# [DESCRIPTION OF THE TASK]
Transcribe the lines below verbatim, skipping the images.

# [INFORMATION SHOWN]
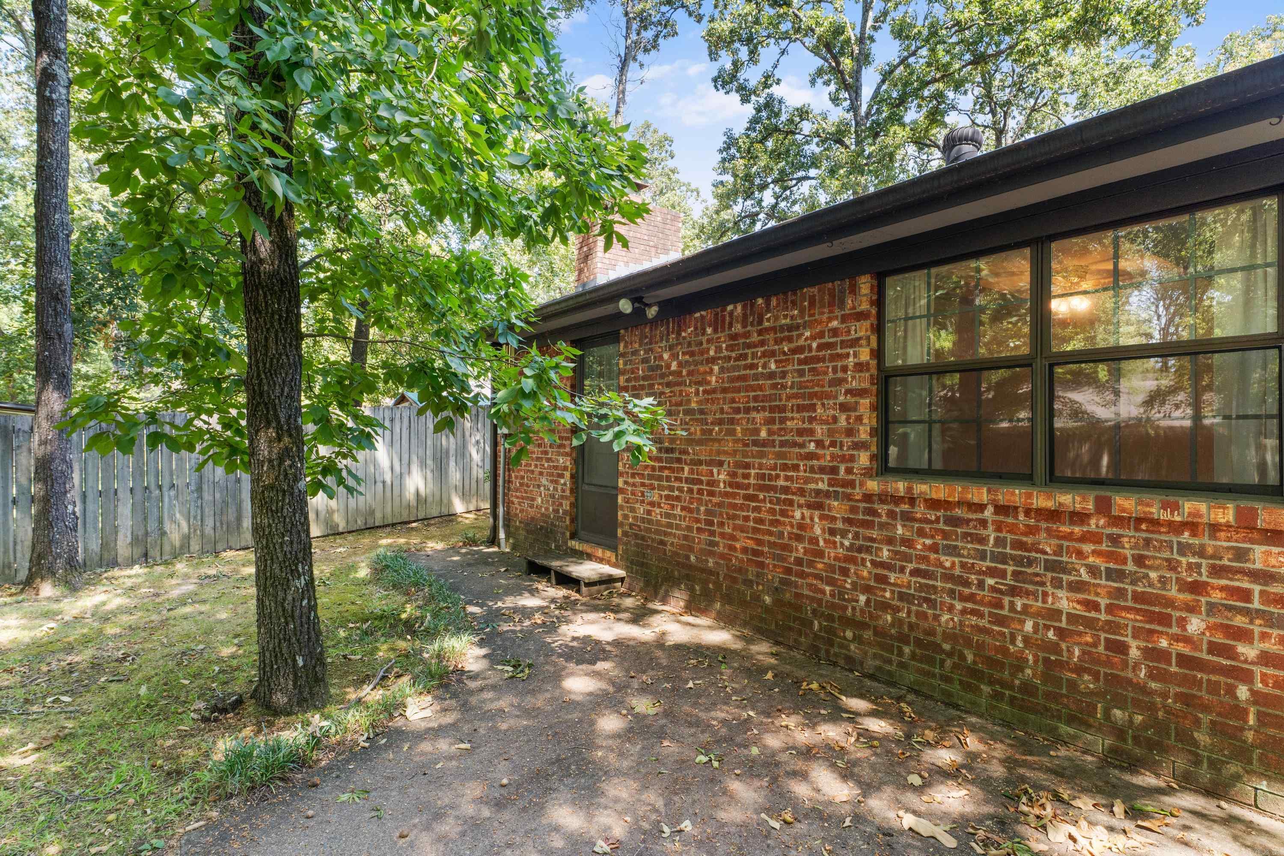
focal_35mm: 18
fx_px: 647
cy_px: 428
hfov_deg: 89.5
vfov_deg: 66.9
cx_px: 642
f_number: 8
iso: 320
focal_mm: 12.1
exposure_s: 1/6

# [TASK OUTPUT]
focal_35mm: 18
fx_px: 647
cy_px: 428
hfov_deg: 89.5
vfov_deg: 66.9
cx_px: 642
f_number: 8
iso: 320
focal_mm: 12.1
exposure_s: 1/6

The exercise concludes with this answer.